- Onayena Location in Namibia
- Coordinates: 17°56.59′S 16°11.30′E﻿ / ﻿17.94317°S 16.18833°E
- Country: Namibia
- Region: Oshikoto Region
- Constituency: Onayena Constituency

Government
- • Type: Local Town Council
- • Regional Councillor: Natangwe Iyambo Indongo
- Elevation: 3,540 ft (1,079 m)

Population (2011)
- • Total: 15 000
- Time zone: UTC+2 (South African Standard Time)
- Climate: BSh

= Onayena =

Onayena is the district capital of Onayena Constituency in the north of Oshikoto Region in northern Namibia, situated approximately 80 km north of Etosha National Park.
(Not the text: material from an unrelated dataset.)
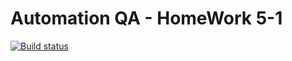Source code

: # Automation QA - HomeWork 5-1
[![Build status](https://ci.appveyor.com/api/projects/status/iul5xm39n7t80yys?svg=true)](https://ci.appveyor.com/project/alexkochutov/aqa-5-1)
==Economy and infrastructure==
The main economic activities in the constituency are agriculture and cattle rearing. Omahangu is the principal crop in Onayena, while cattle, goats and donkeys are the farming animals in the area. The constituency has important cultural and historical links. Onayena has a settlement prominent for investment opportunities and has a lot of large virgin land, available housing, and business investment.

Nehale Senior Secondary School is located in Onayena.

==People from Onayena Constituency==
Onayena is the hometown of many prominent people in Namibia, such as the multi-award-winning kwaito musician and producer The Dogg, and home to the first Vice-President of Namibia, Nickey Iyambo.